Problem to solve – Lines in which "linejoin" appears should be pulled from the data below.

Data for this task –
┄┄┄┄┄┄┄┄┄┄┄┄┄┄┄┄┄┄┄┄

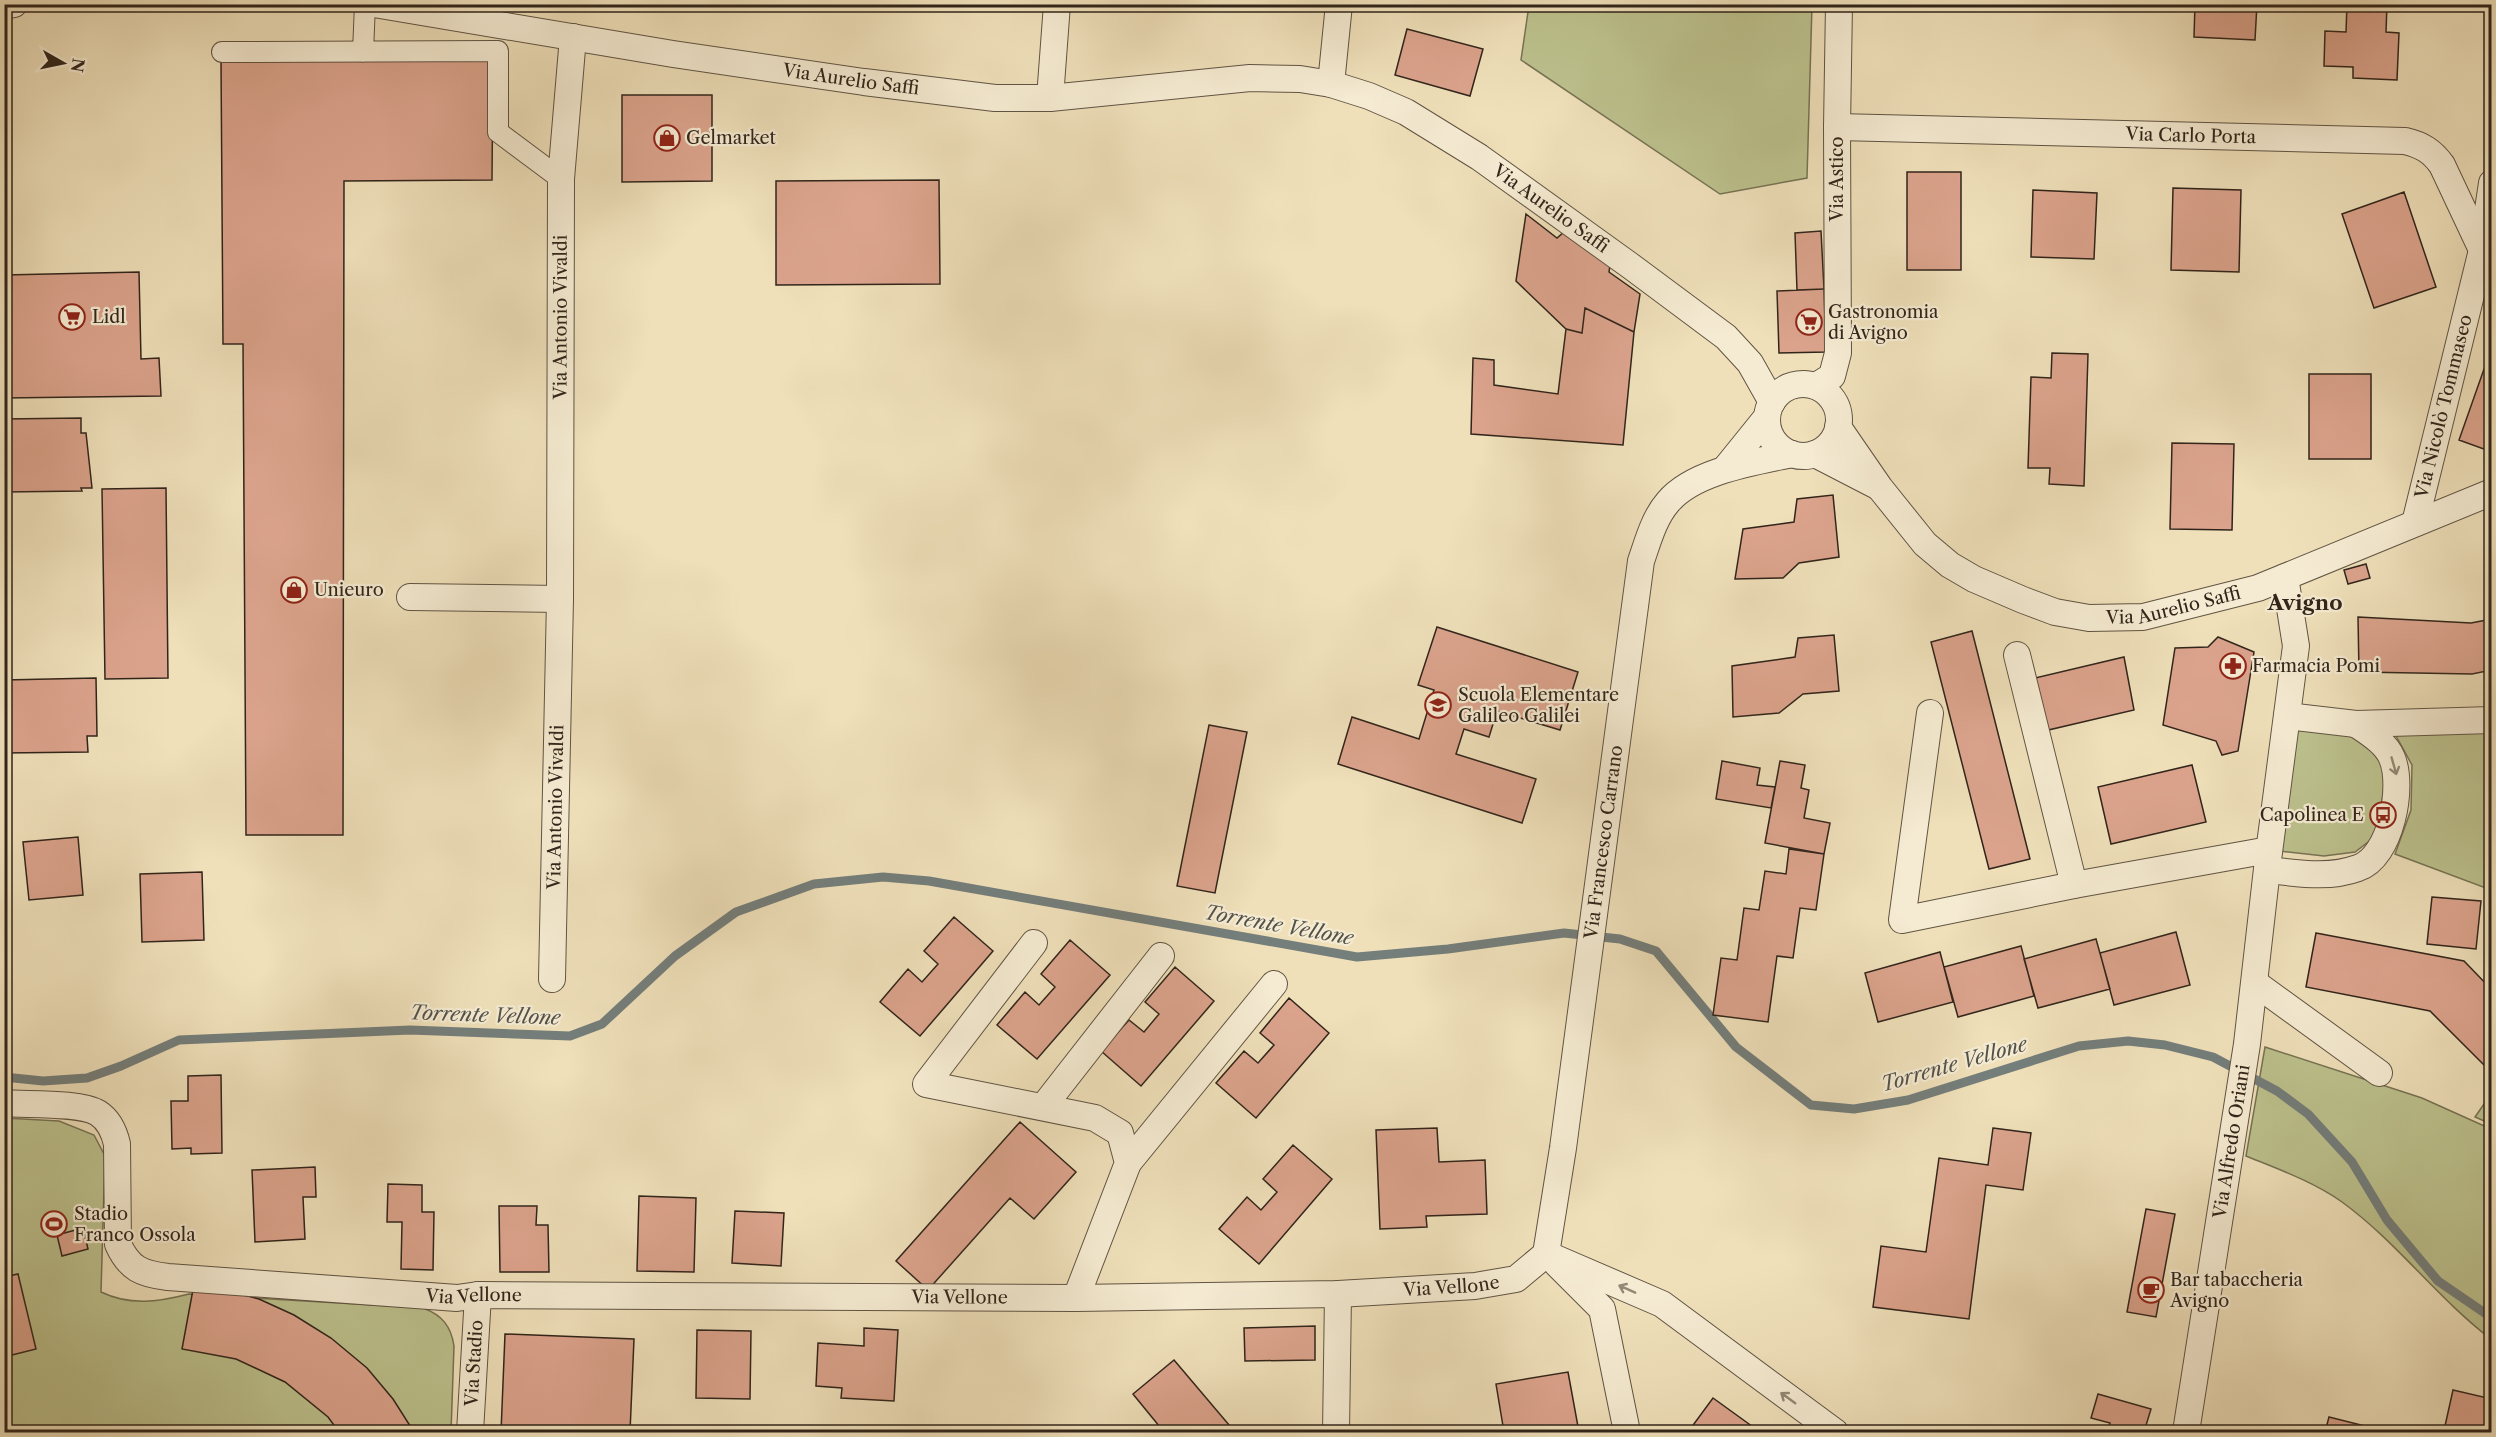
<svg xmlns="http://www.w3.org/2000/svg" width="2496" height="1437" font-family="'Libre Caslon Text',serif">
	<rect width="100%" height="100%" fill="#efe0ba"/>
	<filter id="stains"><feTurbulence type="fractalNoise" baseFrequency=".00333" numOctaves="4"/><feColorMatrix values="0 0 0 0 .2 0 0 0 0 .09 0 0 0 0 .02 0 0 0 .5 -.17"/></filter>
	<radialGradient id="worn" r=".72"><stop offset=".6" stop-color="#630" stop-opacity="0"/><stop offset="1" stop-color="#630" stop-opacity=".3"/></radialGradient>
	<path fill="#bcc18d" stroke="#767354" stroke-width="1.5" d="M1529,5H1812L1807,178L1720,194L1521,60Z
		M2295,724L2346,730L2370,749L2387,770L2376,836L2355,852L2324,856L2279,851Z
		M2491,732V890L2395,854L2411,810L2412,765L2395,734Z
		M2265,1047L2422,1098L2491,1129V1339C2437,1298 2397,1242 2342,1202C2314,1182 2278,1169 2246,1156Z
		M2491,1094V1124L2475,1117Z
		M5,1118L59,1121L94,1135L105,1156L101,1292C130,1306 158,1302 189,1294L423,1308C442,1315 451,1326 454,1346L451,1432H5Z"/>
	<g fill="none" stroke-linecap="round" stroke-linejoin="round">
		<path stroke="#747e7b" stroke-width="9" d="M4,1077L43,1081L87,1078L121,1066L179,1040L410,1030L570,1036L602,1024L675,956L736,912L814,884L883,877L929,881L1357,957L1448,949L1564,933L1620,939L1656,951L1736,1047L1811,1105L1854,1109L1908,1100L2079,1046L2128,1041L2165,1045L2213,1057L2277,1091L2308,1114L2352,1162L2387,1220L2438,1281L2492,1318"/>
	</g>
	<path fill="#dba38c" stroke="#31251b" stroke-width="1.5" d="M2195,4H2257L2255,40L2194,37Z
		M2347,4H2387L2386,32L2399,33L2397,80L2353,78V67L2324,66L2325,31L2346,32Z
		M1407,29L1483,49L1470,96L1395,75Z
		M493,58L492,180L344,181L343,835H246L243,344H223L221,61Z
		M622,95H712V181L622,182Z
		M1907,172H1961V270H1907Z
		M939,180L940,284L776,285V181Z
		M2173,188L2241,190L2239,272L2171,270Z
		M2033,190L2097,193L2094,259L2031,257Z
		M2404,192L2436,287L2374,308L2342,214Z
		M1526,214L1557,238L1564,232L1610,265L1609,272L1640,294L1634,332L1585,308L1582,333L1566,329L1516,281Z
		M1821,231L1824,289L1797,290L1795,233Z
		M139,272L141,359L159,358L161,396L4,398V275Z
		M1824,289L1826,352L1779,353L1777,291Z
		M1585,308L1634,332L1623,445L1471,434L1473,358L1494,360V385L1558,394L1566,329L1582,333Z
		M2490,352L2492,353V452L2459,440Z
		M2052,353L2088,354L2084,486L2049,484L2050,468H2028L2031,377L2051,378Z
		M2309,374H2371V459H2309Z
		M81,418V433H86L92,488H81L82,491L4,492V419Z
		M2172,443L2234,444L2232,530L2170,529Z
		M166,488L168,678L105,679L102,489Z
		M1833,495L1839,557L1799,563L1783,578L1735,579L1743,529L1794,522L1797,499Z
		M2366,564L2370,578L2348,584L2344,570Z
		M2358,617L2471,623L2492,619V670L2472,674L2359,672Z
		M1437,627L1578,672L1560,730L1497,711L1489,737L1464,729L1456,754L1536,779L1522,823L1338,764L1352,717L1419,739L1434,690L1418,685Z
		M1972,631L2030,859L1989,869L1931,642Z
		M1834,635L1839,691L1803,694L1779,713L1733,717L1732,666L1795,657L1798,638Z
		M2218,637L2254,652L2238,751L2222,755L2216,741L2163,725L2175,648L2208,647Z
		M2124,657L2134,710L2044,731L2031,679Z
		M96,678L97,736H87L88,752L4,753V680Z
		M1209,725L1247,732L1215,893L1177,886Z
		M1722,761L1760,768L1757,785L1775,787L1771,808L1716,799Z
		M1780,761L1805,765L1801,788L1809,790L1804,818L1830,823L1824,854L1765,843Z
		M2192,765L2206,822L2111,844L2098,787Z
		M78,837L83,895L29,900L23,842Z
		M1789,849L1824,854L1816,910L1800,908L1793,958L1777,956L1768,1022L1713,1015L1721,958L1737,960L1744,908L1759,910L1765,871L1786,874Z
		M202,872L204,940L142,942L140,874Z
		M2432,897L2481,901L2476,949L2427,944Z
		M954,917L993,951L920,1036L880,1002L908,969L922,982L938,964L924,951Z
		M2176,932L2190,985L2114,1005L2100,953Z
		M2316,933L2464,961L2492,990V1073L2430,1011L2306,987Z
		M2096,939L2110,989L2038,1008L2024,959Z
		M1070,940L1110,975L1037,1059L997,1025L1025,992L1039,1005L1055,987L1041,974Z
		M2021,946L2034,996L1958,1017L1944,967Z
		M1940,952L1953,1002L1878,1022L1865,973Z
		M1175,967L1214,1001L1141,1086L1101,1051L1129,1020L1144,1032L1159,1014L1145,1002Z
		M1289,998L1329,1033L1256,1118L1216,1083L1244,1051L1258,1063L1274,1045L1260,1033Z
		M221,1075L222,1153L191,1154V1148L172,1149L171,1101H188V1076Z
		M1020,1122L1076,1172L1034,1219L1010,1198L928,1290L896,1261Z
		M1437,1128L1439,1162L1485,1160L1487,1214L1426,1216L1427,1227L1380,1229L1376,1130Z
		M1993,1128L2031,1133L2023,1190L1986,1185L1969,1319L1873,1307L1881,1246L1926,1252L1939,1158L1988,1165Z
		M1293,1145L1332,1179L1259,1264L1219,1229L1247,1197L1261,1210L1277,1192L1263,1179Z
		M315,1167L316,1197H303L305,1239L255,1242L252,1170Z
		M388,1184L422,1185V1212H434L433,1270L401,1269L402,1222H387Z
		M639,1196L696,1198L694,1272L637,1271Z
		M499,1206H537L536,1225H548L549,1272H500Z
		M2146,1209L2175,1214L2156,1317L2127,1312Z
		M735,1211L784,1213L781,1266L732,1263Z
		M83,1228L88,1249L62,1256L57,1235Z
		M18,1274L36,1349L4,1357V1277Z
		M194,1284L222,1289L259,1299L294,1315L331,1338L367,1368L393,1399L414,1432H339L328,1417L285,1382L236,1359L182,1349Z
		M1315,1326V1360L1245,1361L1244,1328Z
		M864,1328L898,1330L894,1401L841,1398L842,1388L816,1386L818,1343L864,1346Z
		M697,1330L751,1331L750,1399L696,1398Z
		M505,1334L634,1339L630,1432H501Z
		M1174,1360L1235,1432H1164L1133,1394Z
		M1568,1372L1579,1432H1504L1496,1384Z
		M2453,1390L2492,1399V1432H2472L2445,1426Z
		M2098,1394L2151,1409L2144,1432H2107L2110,1423L2091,1418Z
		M1713,1398L1760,1432H1688Z
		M2329,1417L2373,1428L2372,1432H2325Z"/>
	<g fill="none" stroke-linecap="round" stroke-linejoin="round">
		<g stroke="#605443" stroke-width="22">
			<path id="pedestrian" d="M222,52L498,51V132L561,179
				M363,52L365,4"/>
		</g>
		<g stroke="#605443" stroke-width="28">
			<g id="minor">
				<path id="s1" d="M374,4L673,54L864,82L995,98H1050L1250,78L1300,79L1331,84L1369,96L1406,112L1479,157L1632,267L1726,337L1750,363L1772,402"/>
				<path d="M4,6L14,4"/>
				<path d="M1331,84L1339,4"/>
				<path d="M1050,98L1057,4"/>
				<path id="s2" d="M1837,127L2405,141C2422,145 2432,151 2442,165L2482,250"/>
				<circle cx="1803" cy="420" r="36"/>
				<path d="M1816,386L1832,376L1838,353L1837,127L1839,4"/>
				<path id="s3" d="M1838,427L1880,488L1925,544L1950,565L1974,579L2023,600L2055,612L2089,618L2143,617L2258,588L2492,492"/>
				<path d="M1815,454L1877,486"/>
				<path d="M1725,469L1767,417"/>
				<path id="s4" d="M2415,523L2482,250L2492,183"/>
				<path d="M410,597L560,599"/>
				<path d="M2017,655L2074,885"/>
				<path d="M1930,713L1902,920L2074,885L2269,850"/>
				<path d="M2287,716L2356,724L2492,720"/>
				<path d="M2267,870C2297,873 2328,879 2358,868C2391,857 2404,787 2392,758C2386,743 2369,733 2356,724"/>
				<path d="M1034,943L926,1084L1095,1118L1120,1133L1128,1163L1076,1298"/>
				<path id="s5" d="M552,979L560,599L561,179L573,37"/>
				<path d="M2255,983L2379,1073"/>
				<path id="s6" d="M4,1103C27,1105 80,1102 98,1113C109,1120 114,1131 117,1144L118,1244C129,1269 142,1274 168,1277L457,1298L478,1295L1076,1298L1338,1294L1475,1286L1516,1279L1546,1254"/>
				<path d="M1043,1107L1161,956"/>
				<path d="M1128,1163L1274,984"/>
				<path id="s7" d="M1546,1254L1563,1148L1641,561C1648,541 1654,518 1668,502C1694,471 1755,462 1792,454"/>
				<path d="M1546,1254L1662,1304L1835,1432"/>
				<path d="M1557,1264L1602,1309L1627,1432"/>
				<path id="s8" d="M470,1432L478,1295"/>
				<path d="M1336,1432L1338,1294"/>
				<path id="s9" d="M2186,1432L2247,1044L2268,860L2296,646L2285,577"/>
			</g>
		</g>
		<use href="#pedestrian" stroke="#f5ebd2" stroke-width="20"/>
		<use href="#minor" stroke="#f5ebd2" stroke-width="26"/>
	</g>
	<defs><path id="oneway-shaft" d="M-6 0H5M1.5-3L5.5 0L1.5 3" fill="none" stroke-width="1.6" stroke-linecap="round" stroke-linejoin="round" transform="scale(1.5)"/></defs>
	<g stroke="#938876">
		<use href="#oneway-shaft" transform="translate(2394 766) rotate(74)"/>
		<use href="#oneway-shaft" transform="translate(1627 1289) rotate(-156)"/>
		<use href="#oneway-shaft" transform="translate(1788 1398) rotate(-144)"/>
	</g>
	<defs>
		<g id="shop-ring" transform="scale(1.35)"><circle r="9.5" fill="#f5ebd2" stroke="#8f2418" stroke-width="1.5"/><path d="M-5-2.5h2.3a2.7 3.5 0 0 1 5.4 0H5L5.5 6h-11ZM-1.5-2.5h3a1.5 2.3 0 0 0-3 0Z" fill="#8f2418"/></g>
		<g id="supermarket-ring" transform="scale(1.35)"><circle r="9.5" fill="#f5ebd2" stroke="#8f2418" stroke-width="1.5"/><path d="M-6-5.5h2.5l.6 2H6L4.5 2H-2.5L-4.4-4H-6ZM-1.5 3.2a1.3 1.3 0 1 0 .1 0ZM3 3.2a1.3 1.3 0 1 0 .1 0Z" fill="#8f2418"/></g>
		<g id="pharmacy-ring" transform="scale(1.35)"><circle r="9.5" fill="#f5ebd2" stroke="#8f2418" stroke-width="1.5"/><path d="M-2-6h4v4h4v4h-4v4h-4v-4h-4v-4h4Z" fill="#8f2418"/></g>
		<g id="school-ring" transform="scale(1.35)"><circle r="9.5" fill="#f5ebd2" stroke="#8f2418" stroke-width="1.5"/><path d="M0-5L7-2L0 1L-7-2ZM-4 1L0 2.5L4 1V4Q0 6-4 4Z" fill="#8f2418"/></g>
		<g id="bus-ring" transform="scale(1.35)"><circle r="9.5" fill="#f5ebd2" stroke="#8f2418" stroke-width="1.5"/><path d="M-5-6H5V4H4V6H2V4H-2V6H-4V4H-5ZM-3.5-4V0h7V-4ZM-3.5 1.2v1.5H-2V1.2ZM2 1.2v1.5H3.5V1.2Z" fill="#8f2418"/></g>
		<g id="stadium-ring" transform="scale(1.35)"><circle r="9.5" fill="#f5ebd2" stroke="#8f2418" stroke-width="1.5"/><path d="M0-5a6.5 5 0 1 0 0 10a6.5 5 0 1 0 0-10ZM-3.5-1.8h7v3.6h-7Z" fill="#8f2418"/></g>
		<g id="cafe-ring" transform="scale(1.35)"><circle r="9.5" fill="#f5ebd2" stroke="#8f2418" stroke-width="1.5"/><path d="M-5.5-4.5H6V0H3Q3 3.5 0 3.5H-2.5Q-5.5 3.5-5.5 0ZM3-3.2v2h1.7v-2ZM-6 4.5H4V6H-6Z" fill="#8f2418"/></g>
	</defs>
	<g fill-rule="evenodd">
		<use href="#shop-ring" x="667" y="138"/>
		<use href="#supermarket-ring" x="72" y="317"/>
		<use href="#supermarket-ring" x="1809" y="322"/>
		<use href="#shop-ring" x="294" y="590"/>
		<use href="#pharmacy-ring" x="2233" y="666"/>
		<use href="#school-ring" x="1438" y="705"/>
		<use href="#bus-ring" x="2383" y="815"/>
		<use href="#stadium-ring" x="54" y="1224"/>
		<use href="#cafe-ring" x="2151" y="1290"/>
	</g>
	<g text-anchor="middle" stroke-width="4.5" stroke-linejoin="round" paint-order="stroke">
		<g font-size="18" fill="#31251b" stroke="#f5ebd2">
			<text dy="6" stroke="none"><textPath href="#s1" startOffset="483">Via Aurelio Saffi</textPath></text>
			<text dy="6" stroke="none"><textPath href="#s2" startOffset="354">Via Carlo Porta</textPath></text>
			<text transform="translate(1837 179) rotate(-90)" y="6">Via Astico</text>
			<text dy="6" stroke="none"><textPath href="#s1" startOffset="1220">Via Aurelio Saffi</textPath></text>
			<text dy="6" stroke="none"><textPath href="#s5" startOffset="662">Via Antonio Vivaldi</textPath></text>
			<text dy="6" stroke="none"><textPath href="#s4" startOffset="120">Via Nicolò Tommaseo</textPath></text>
			<text dy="6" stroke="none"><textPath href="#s3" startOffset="414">Via Aurelio Saffi</textPath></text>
			<text dy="6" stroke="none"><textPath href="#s5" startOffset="172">Via Antonio Vivaldi</textPath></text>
			<text dy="6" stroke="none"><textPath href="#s7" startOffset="416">Via Francesco Carrano</textPath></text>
			<text dy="6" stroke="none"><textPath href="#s9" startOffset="294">Via Alfredo Oriani</textPath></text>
			<text dy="6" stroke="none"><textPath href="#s6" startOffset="1581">Via Vellone</textPath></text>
			<text dy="6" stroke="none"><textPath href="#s6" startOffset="603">Via Vellone</textPath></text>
			<text dy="6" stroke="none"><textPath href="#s6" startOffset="1089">Via Vellone</textPath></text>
			<text dy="6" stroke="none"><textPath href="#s8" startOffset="69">Via Stadio</textPath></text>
		</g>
		<g font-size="18" fill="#31251b" stroke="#f5ebd2" text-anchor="start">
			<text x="686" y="144">Gelmarket</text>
			<text x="1828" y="318">Gastronomia<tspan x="1828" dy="21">di Avigno</tspan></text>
			<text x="92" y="323">Lidl</text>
			<text x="314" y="596">Unieuro</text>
			<text x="2252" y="672">Farmacia Pomi</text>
			<text x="1458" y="701">Scuola Elementare<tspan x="1458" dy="21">Galileo Galilei</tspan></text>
			<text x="2364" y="821" text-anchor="end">Capolinea E</text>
			<text x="74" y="1220">Stadio<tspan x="74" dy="21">Franco Ossola</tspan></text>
			<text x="2170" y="1286">Bar tabaccheria<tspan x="2170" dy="21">Avigno</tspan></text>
		</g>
		<g font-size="20" font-style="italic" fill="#52524b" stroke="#f5ebd2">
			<text transform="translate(1279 925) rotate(10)" y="7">Torrente Vellone</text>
			<text transform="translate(485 1015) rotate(2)" y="7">Torrente Vellone</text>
			<text transform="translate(1954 1064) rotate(-16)" y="7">Torrente Vellone</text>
		</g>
		<g font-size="21" font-weight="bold" fill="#31251b" stroke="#f5ebd2">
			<text x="2305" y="610">Avigno</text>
		</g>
	</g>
	<rect width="2496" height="1437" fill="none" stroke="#efe0ba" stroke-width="24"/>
	<rect x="6" y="6" width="2484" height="1425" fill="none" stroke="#31251b" stroke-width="3"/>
	<rect x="12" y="12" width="2472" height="1413" fill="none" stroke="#31251b" stroke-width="1.5"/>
	<g transform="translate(63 63) rotate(99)" stroke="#f5ebd2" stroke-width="4.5" paint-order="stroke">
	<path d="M0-4.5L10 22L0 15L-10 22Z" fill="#31251b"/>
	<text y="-9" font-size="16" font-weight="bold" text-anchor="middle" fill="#31251b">N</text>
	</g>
	<rect width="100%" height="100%" filter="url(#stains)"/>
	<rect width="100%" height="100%" fill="url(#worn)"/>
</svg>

┄┄┄┄┄┄┄┄┄┄┄┄┄┄┄┄┄┄┄┄

Answer below –
	<g fill="none" stroke-linecap="round" stroke-linejoin="round">
	<g fill="none" stroke-linecap="round" stroke-linejoin="round">
	<defs><path id="oneway-shaft" d="M-6 0H5M1.5-3L5.5 0L1.5 3" fill="none" stroke-width="1.6" stroke-linecap="round" stroke-linejoin="round" transform="scale(1.5)"/></defs>
	<g text-anchor="middle" stroke-width="4.5" stroke-linejoin="round" paint-order="stroke">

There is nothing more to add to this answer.